What the exercise asks = Transcribe the entries exactly as they stand below, passing over any picture.

______________________________

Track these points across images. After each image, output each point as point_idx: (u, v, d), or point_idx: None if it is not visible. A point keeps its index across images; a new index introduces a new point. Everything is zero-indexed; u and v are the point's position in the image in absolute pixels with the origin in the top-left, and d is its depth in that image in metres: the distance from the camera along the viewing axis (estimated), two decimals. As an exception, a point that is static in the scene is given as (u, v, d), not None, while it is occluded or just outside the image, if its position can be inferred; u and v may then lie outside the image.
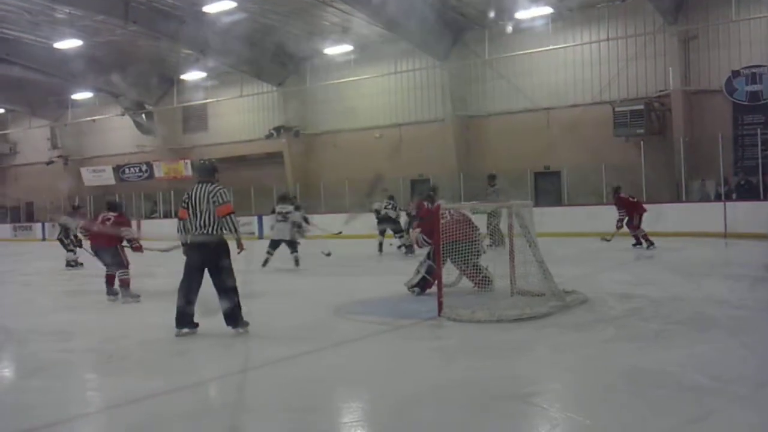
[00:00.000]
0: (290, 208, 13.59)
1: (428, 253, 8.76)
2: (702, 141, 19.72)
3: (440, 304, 7.24)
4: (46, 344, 6.94)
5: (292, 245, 13.12)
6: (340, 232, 16.64)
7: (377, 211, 16.76)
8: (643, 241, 15.04)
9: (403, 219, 16.37)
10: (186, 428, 4.26)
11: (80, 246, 15.22)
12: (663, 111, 21.22)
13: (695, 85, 20.73)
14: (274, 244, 13.25)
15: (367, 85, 26.24)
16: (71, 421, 4.46)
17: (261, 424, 4.19)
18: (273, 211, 13.92)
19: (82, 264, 15.11)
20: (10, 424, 4.37)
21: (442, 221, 8.36)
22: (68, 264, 15.18)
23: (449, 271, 8.58)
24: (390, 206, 16.74)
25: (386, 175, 22.91)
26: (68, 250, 15.30)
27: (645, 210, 15.23)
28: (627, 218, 15.15)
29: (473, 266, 8.66)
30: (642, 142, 20.49)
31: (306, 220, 14.23)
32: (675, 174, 20.13)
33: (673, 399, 4.35)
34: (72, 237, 15.27)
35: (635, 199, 15.64)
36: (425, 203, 12.39)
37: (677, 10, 20.52)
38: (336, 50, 25.56)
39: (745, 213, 16.81)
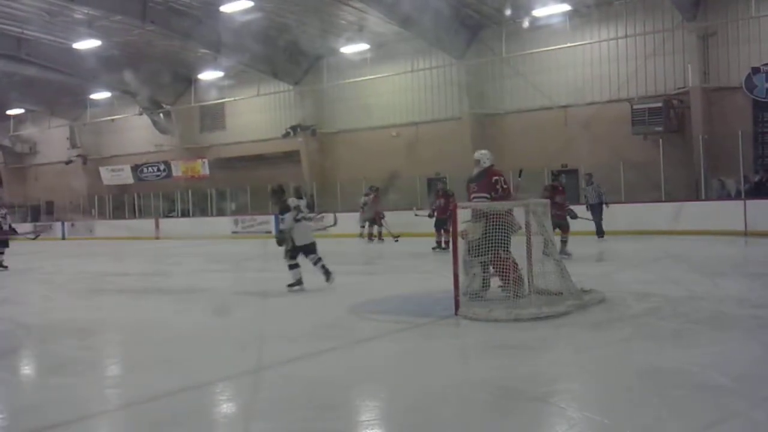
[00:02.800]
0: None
1: (468, 249, 7.94)
2: (721, 138, 19.53)
3: (457, 303, 7.23)
4: (66, 342, 7.01)
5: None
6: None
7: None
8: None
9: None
10: (204, 426, 4.29)
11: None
12: (682, 108, 21.05)
13: (714, 82, 20.54)
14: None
15: (384, 83, 26.24)
16: (91, 418, 4.50)
17: (280, 421, 4.21)
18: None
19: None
20: (31, 421, 4.41)
21: (493, 195, 8.08)
22: None
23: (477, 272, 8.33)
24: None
25: (403, 173, 22.94)
26: None
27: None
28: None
29: (514, 260, 7.90)
30: (660, 140, 20.35)
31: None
32: (694, 172, 19.97)
33: (692, 399, 4.32)
34: None
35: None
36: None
37: (696, 6, 20.34)
38: (352, 49, 25.59)
39: (765, 211, 16.65)
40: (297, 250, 10.04)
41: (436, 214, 16.72)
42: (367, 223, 21.07)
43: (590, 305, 7.39)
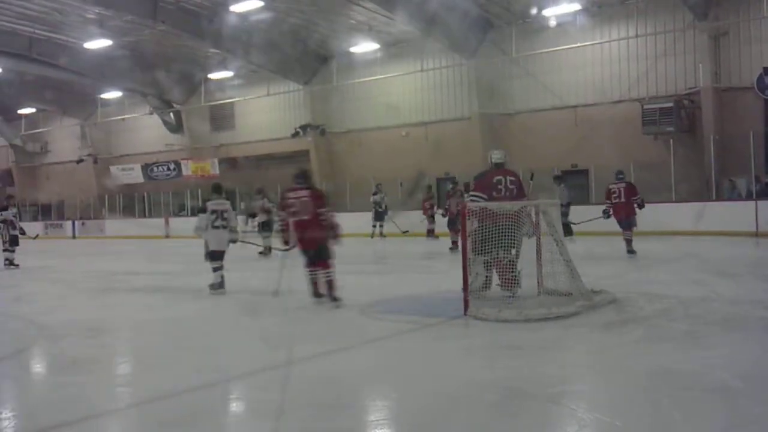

______________________________

Reply to the exercise =
Track these points across images. After each image, output each point as point_idx: (u, v, d), or point_idx: None if it is not visible. A point keeps its index across images; a new index introduces a new point. Everything is zero-indexed; u and v are the point's position in the image in absolute pixels with the origin in the top-left, and d is its depth in that image in metres: the distance from the camera along the viewing axis (estimated), two decimals. As an exception, a point that is static in the scene is given as (u, v, d), not None, while it is occluded or just outside the image, if its position can be inferred; u and v may then lie outside the image.
[00:00.000]
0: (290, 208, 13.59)
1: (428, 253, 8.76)
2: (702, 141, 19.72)
3: (440, 304, 7.24)
4: (46, 344, 6.94)
5: (292, 245, 13.12)
6: (340, 232, 16.64)
7: (377, 211, 16.76)
8: (643, 241, 15.04)
9: (403, 219, 16.37)
10: (186, 428, 4.26)
11: (80, 246, 15.22)
12: (663, 111, 21.22)
13: (695, 85, 20.73)
14: (274, 244, 13.25)
15: (367, 85, 26.24)
16: (71, 421, 4.46)
17: (261, 424, 4.19)
18: (273, 211, 13.92)
19: (82, 264, 15.11)
20: (10, 424, 4.37)
21: (442, 221, 8.36)
22: (68, 264, 15.18)
23: (449, 271, 8.58)
24: (390, 206, 16.74)
25: (386, 175, 22.91)
26: (68, 250, 15.30)
27: (645, 210, 15.23)
28: (627, 218, 15.15)
29: (473, 266, 8.66)
30: (642, 142, 20.49)
31: (306, 220, 14.23)
32: (675, 174, 20.13)
33: (673, 399, 4.35)
34: (72, 237, 15.27)
35: (635, 199, 15.64)
36: (425, 203, 12.39)
37: (677, 10, 20.52)
38: (336, 50, 25.56)
39: (745, 213, 16.81)
[00:02.800]
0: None
1: (468, 249, 7.94)
2: (721, 138, 19.53)
3: (457, 303, 7.23)
4: (66, 342, 7.01)
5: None
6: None
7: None
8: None
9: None
10: (204, 426, 4.29)
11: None
12: (682, 108, 21.05)
13: (714, 82, 20.54)
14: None
15: (384, 83, 26.24)
16: (91, 418, 4.50)
17: (280, 421, 4.21)
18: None
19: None
20: (31, 421, 4.41)
21: (493, 195, 8.08)
22: None
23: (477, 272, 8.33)
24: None
25: (403, 173, 22.94)
26: None
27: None
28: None
29: (514, 260, 7.90)
30: (660, 140, 20.35)
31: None
32: (694, 172, 19.97)
33: (692, 399, 4.32)
34: None
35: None
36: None
37: (696, 6, 20.34)
38: (352, 49, 25.59)
39: (765, 211, 16.65)
40: (297, 250, 10.04)
41: (436, 214, 16.72)
42: (367, 223, 21.07)
43: (590, 305, 7.39)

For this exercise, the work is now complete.